Logstash grok filter for metrics data


#1

I'm processing some metrics data and store them into Elasticsearch. Now I
want to get those data from Elasticsearch and apply a filter on them,
the goal is to have more relevant fields after the logstash filtering.
For this purpose, I planed to use a grok filter. But I'm not a grok
expert and I never parsed this kind of data.
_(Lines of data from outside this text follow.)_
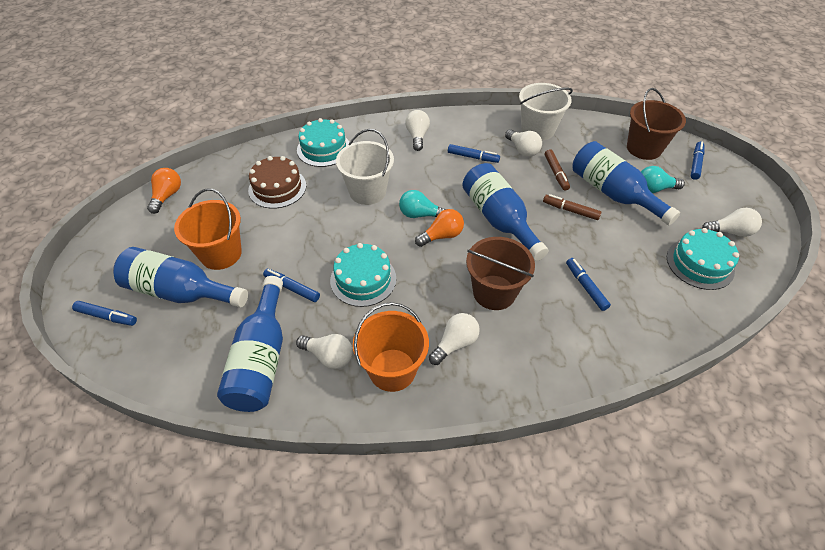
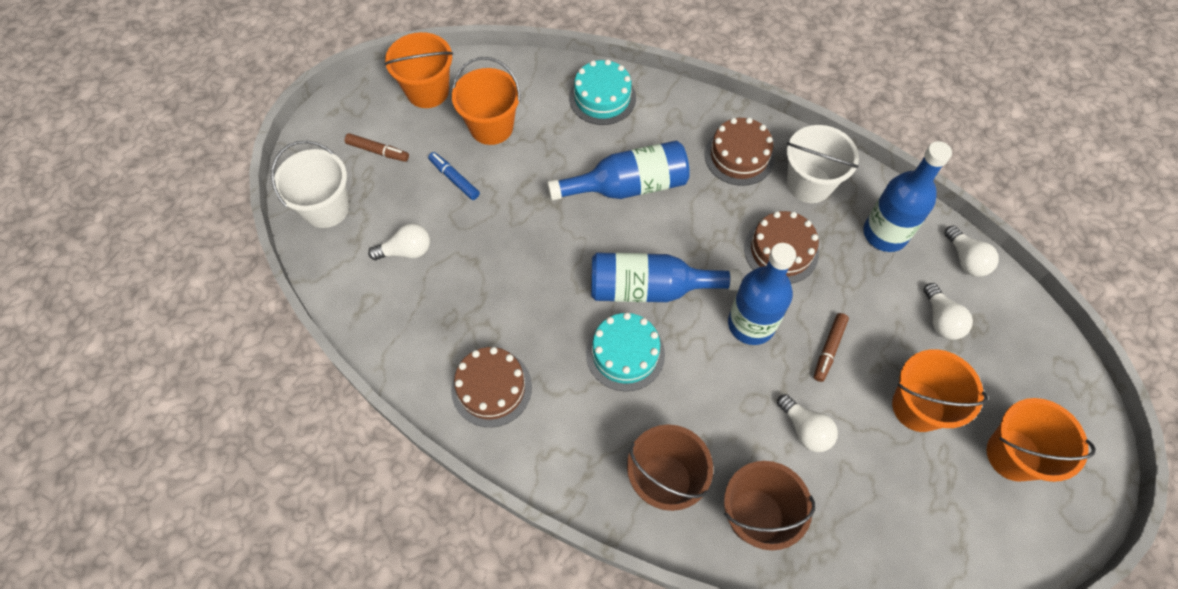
blue marker: 5 -> 1
brown cake: 1 -> 3
orange bucket: 2 -> 4
orange light bulb: 2 -> 0
turquoise cake: 3 -> 2
turquoise light bulb: 2 -> 0
white light bulb: 5 -> 4

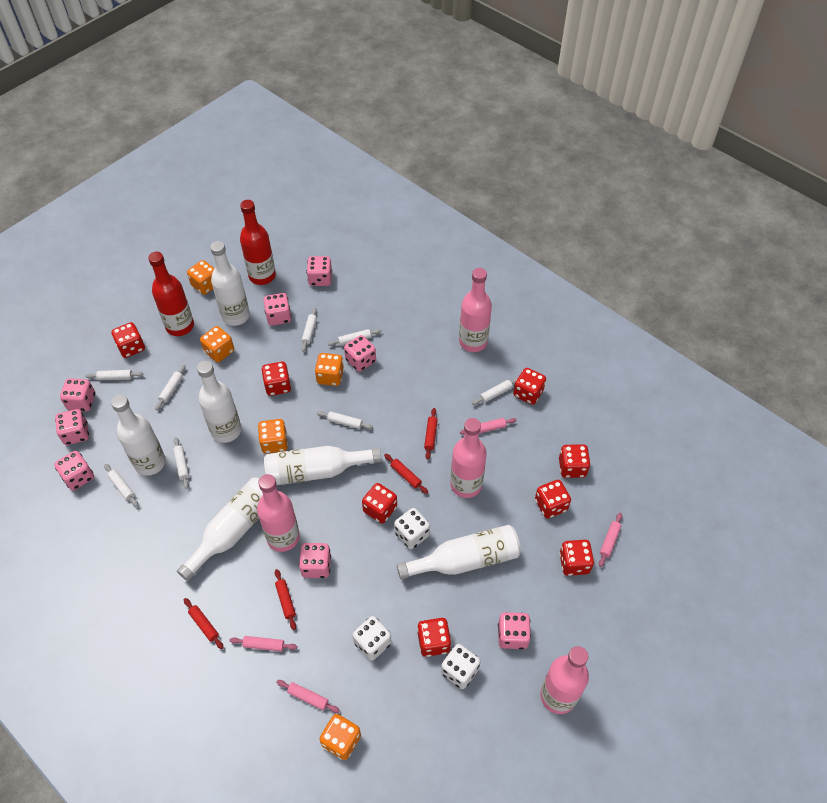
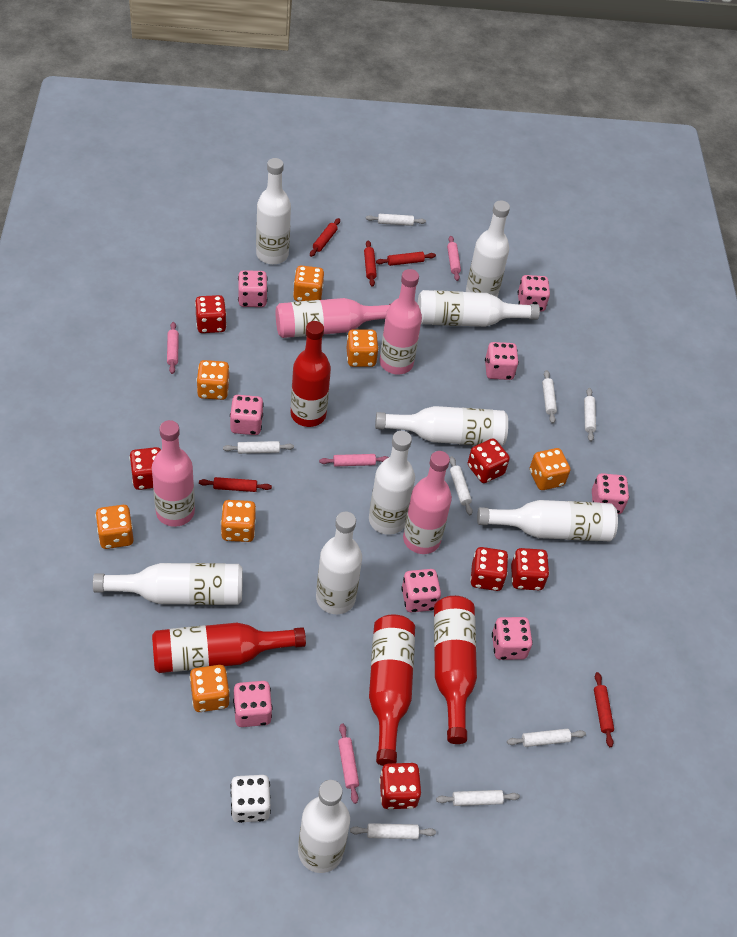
orange dice: 5 -> 7
red bottle: 2 -> 4
red dice: 8 -> 6
red rolling pin: 4 -> 5
white bottle: 6 -> 9
white dice: 3 -> 1

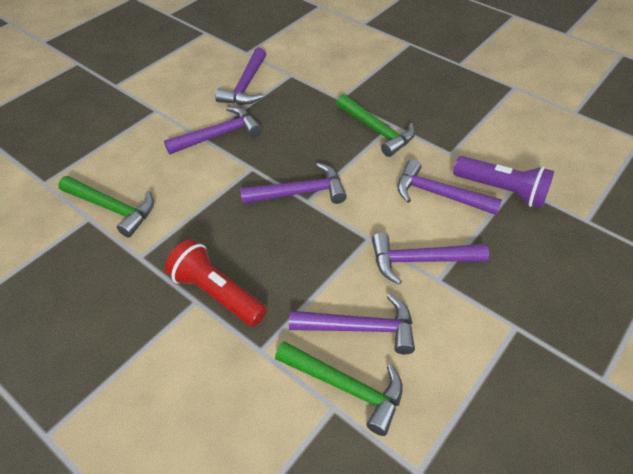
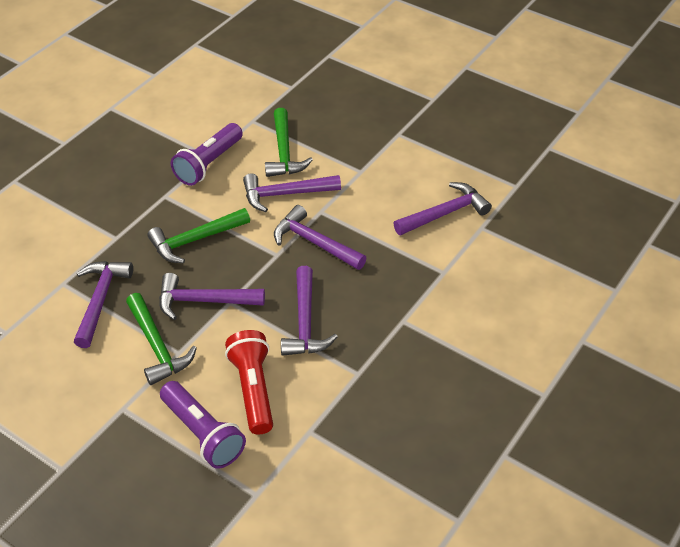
purple flashlight: 1 -> 2

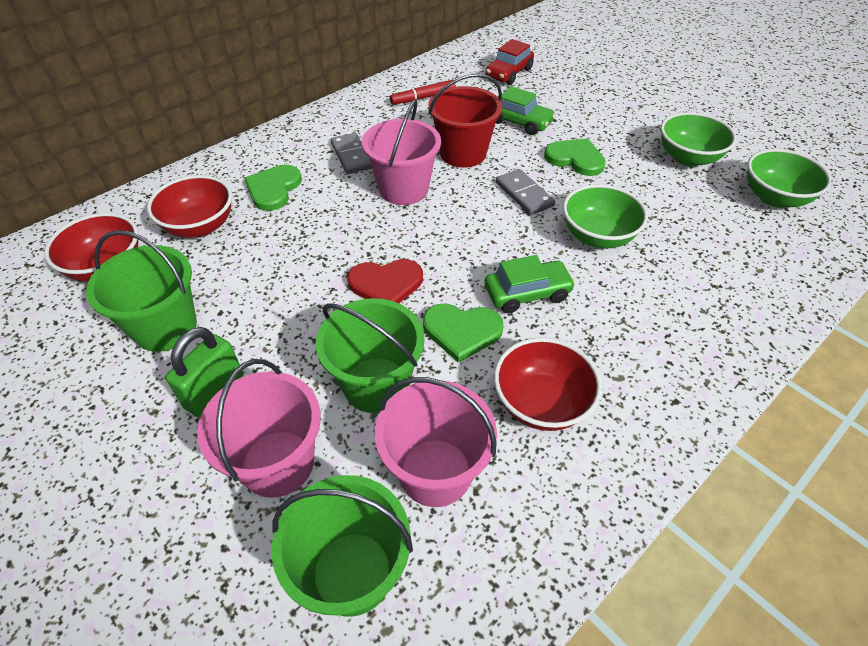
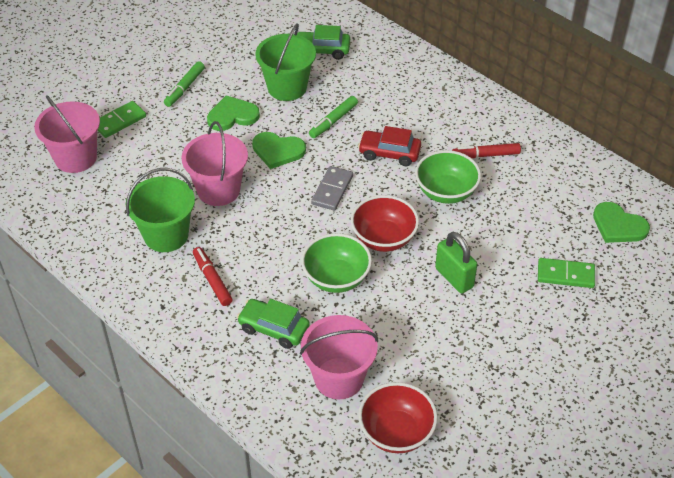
green bowl: 3 -> 2
green bucket: 3 -> 2
green domino: 0 -> 2
green marker: 0 -> 2
grey domino: 2 -> 1
red bowl: 3 -> 2
red bucket: 1 -> 0
red heart: 1 -> 0
red marker: 1 -> 2

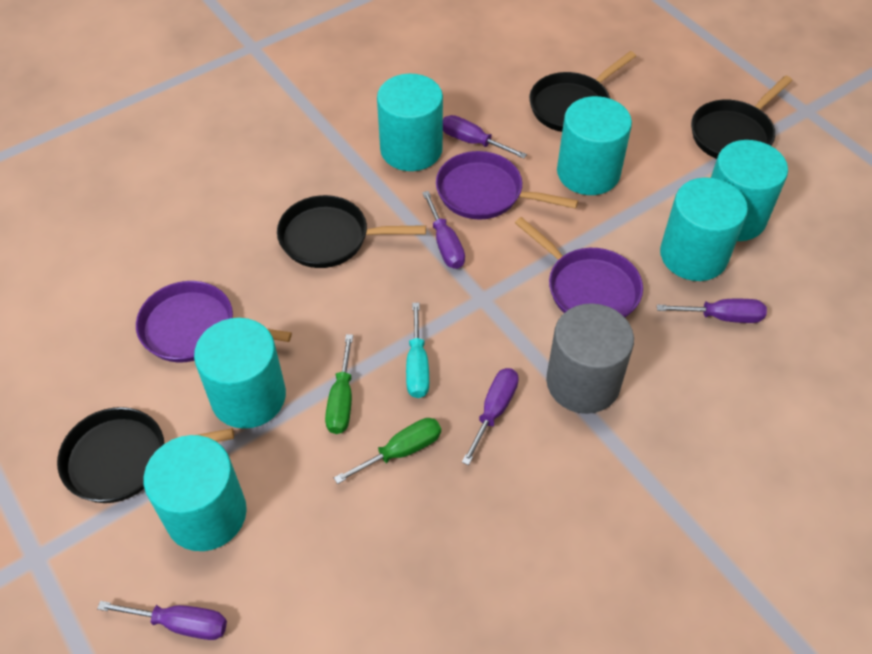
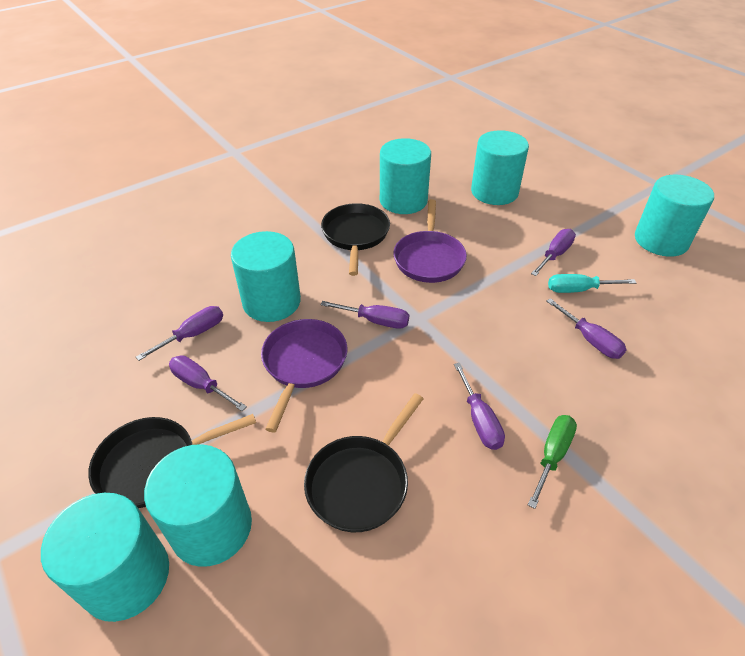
black pan: 4 -> 3
green screwdriver: 2 -> 1
grey cylinder: 1 -> 0
purple pan: 3 -> 2
purple screwdriver: 5 -> 6

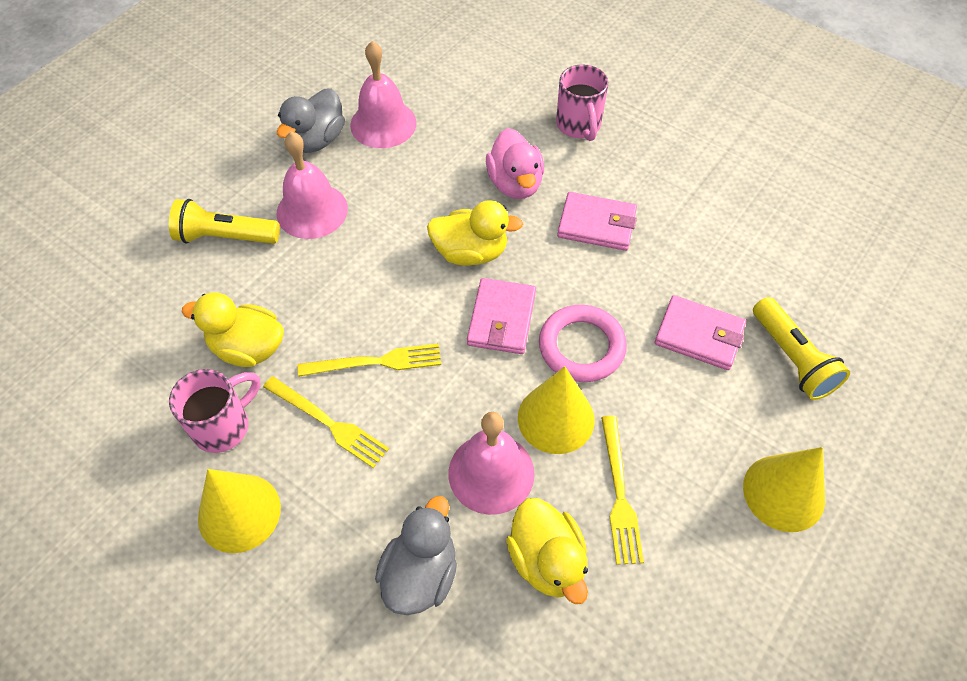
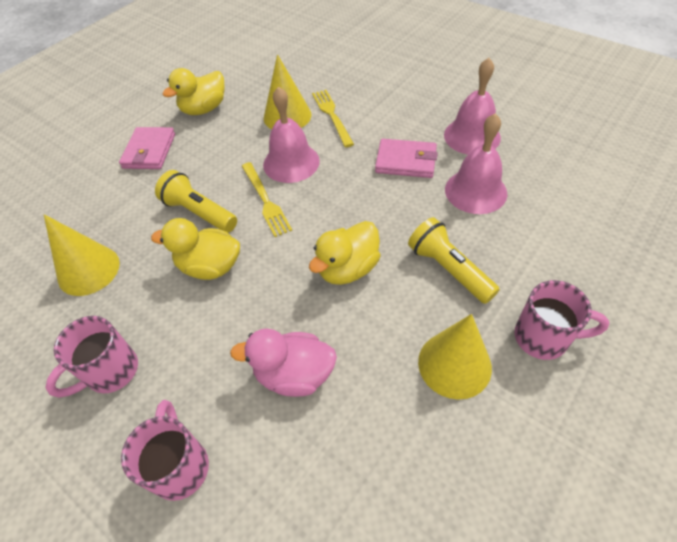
grey duck: 2 -> 0
pink mug: 2 -> 3
pink ring: 1 -> 0
pink wallet: 3 -> 2
yellow fork: 3 -> 2

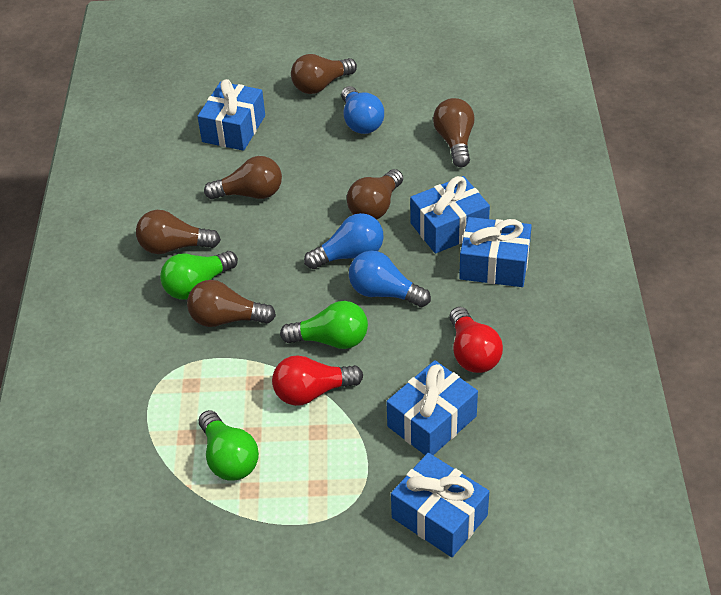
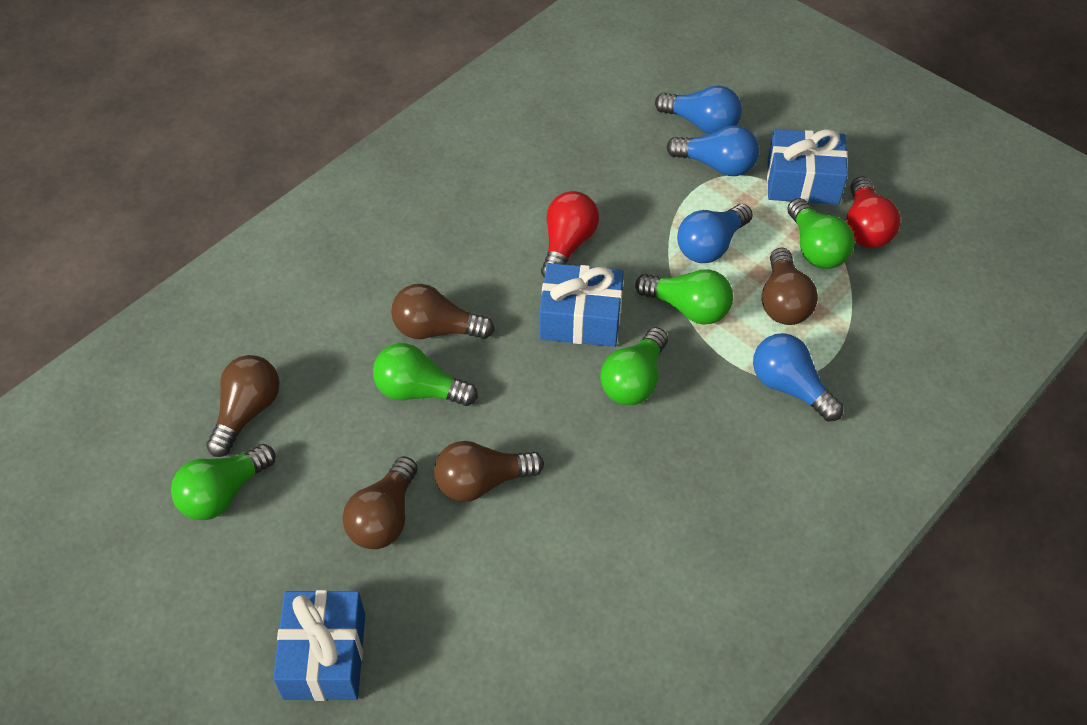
blue gift: 5 -> 3
blue light bulb: 3 -> 4
brown light bulb: 6 -> 5
green light bulb: 3 -> 5

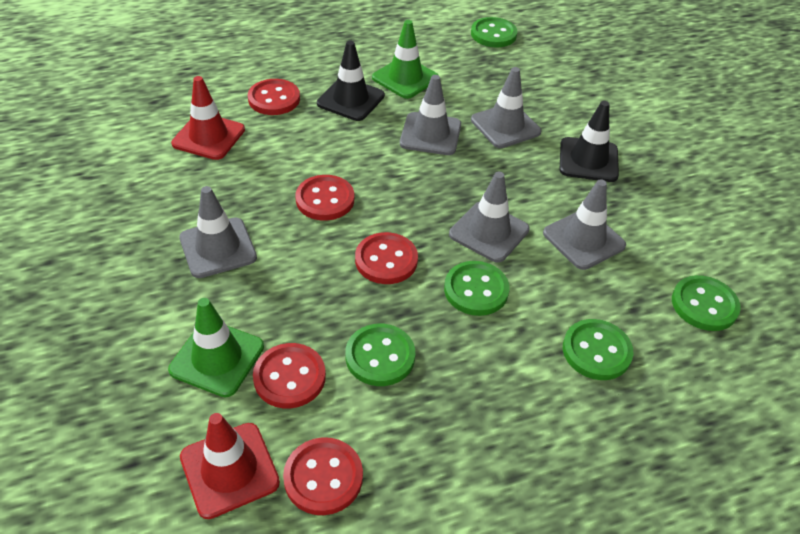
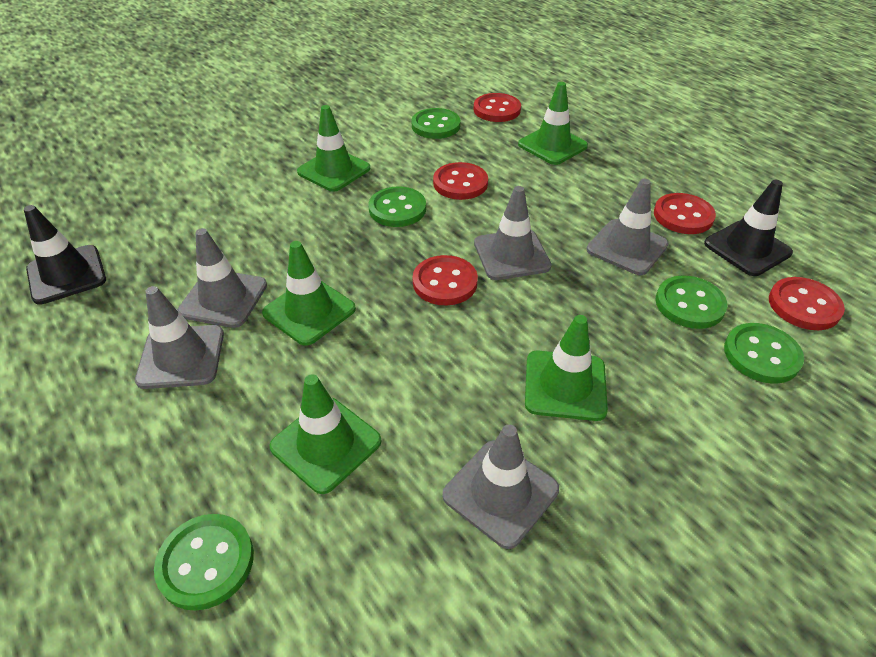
green traffic cone: 2 -> 5
red traffic cone: 2 -> 0

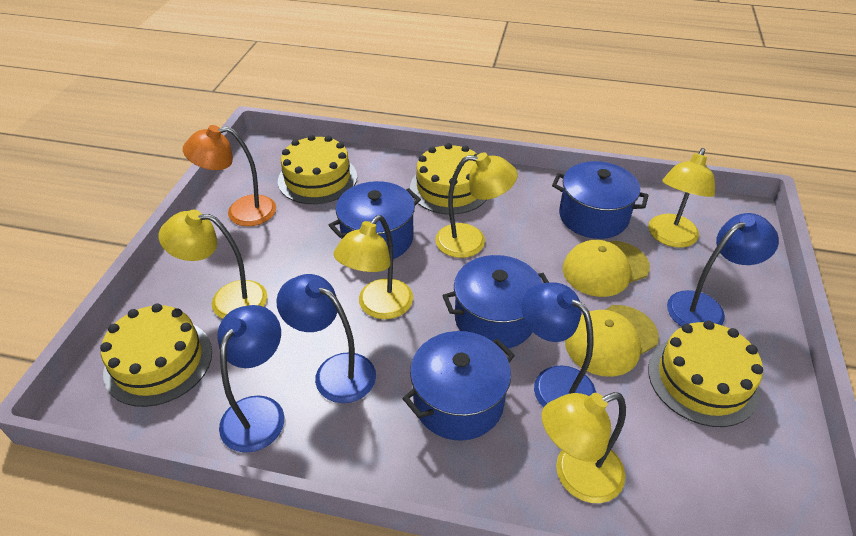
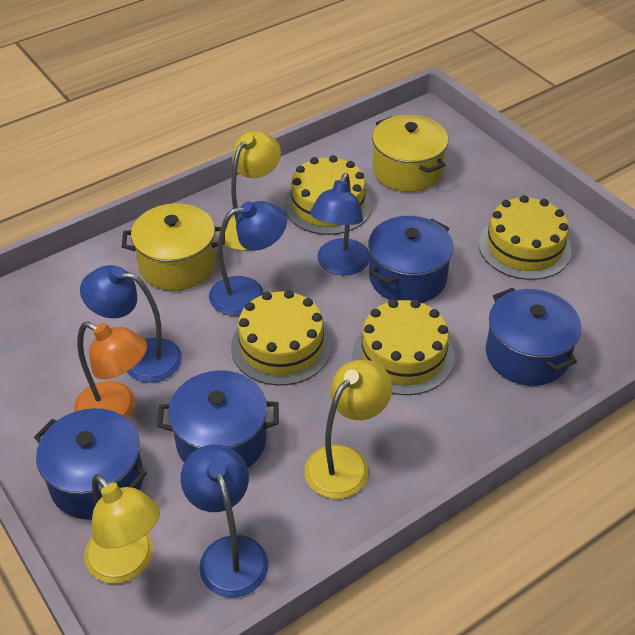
yellow cap: 2 -> 0
yellow lamp: 5 -> 3
yellow pot: 0 -> 2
This is a sample data coming from Elasticsearch:

{
      "_index" : "metrics",
      "_type" : "metrics",
      "_id" : "AVh4R8n3cN8PY7B3sFIM",
      "_score" : 1.0,
      "_source" : {
        "event_time" : "2016-11-18T16:31:59.769Z",
        "message" : "[{\"values\":[0.04,0.18,0.17],\"dstypes\":[\"gauge\",\"gauge\",\"gauge\"],\"dsnames\":[\"shortterm\",\"midterm\",\"longterm\"],\"time\":1479486719.645,\"interval\":10.000,\"host\":\"test-host\",\"plugin\":\"load\",\"plugin_instance\":\"\",\"type\":\"load\",\"type_instance\":\"\"}]",
        "version" : "1",
        "tags" : [ ]
      }
}

After logstash filtering I expect to have this:

{
      "_index" : "metrics",
      "_type" : "metrics",
      "_id" : "AVh4R8n3cN8PY7B3sFIM",
      "_score" : 1.0,
      "_source" : {
        "event_time" : "2016-11-18T16:31:59.769Z",
        "values" : [0.04,0.18,0.17],
        "dstypes" : ["gauge","gauge","gauge"],
        "dsnames": ["shortterm","midterm","longterm"],
        "time" : 1479486719.645,
        "interval" : 10.000,
        "host" : "test-host",
        "plugin" : "load",
        "plugin_instance" : "",
        "type" : "load",
        "type_instance" : ""
      }
}

Can someone help me by giving advices or sample grok filter to achieve this?

Thank you in advance!!


#2

you should start by checking multiline so you can read all that as one event. And only then try to parse it with a grok filter.
You have this website: http://grokconstructor.appspot.com/do/match
It allows you to test your grok filters


(Andrew Cholakian) #3

This is an odd dataformat. Clearly the message itself is JSON, but the data is stored in a very weird way. Additionally, the way you're trying to process it is not ideal for Elasticsearch either since you won't be able to query based on short/mid/long-term. I suggest splitting each message up into 3 separate documents in ES, one for each 'term'.

Since you have such a strange format, the only way to do this would be with the ruby filter, writing a custom snippet of code.


(system) #4

This topic was automatically closed 28 days after the last reply. New replies are no longer allowed.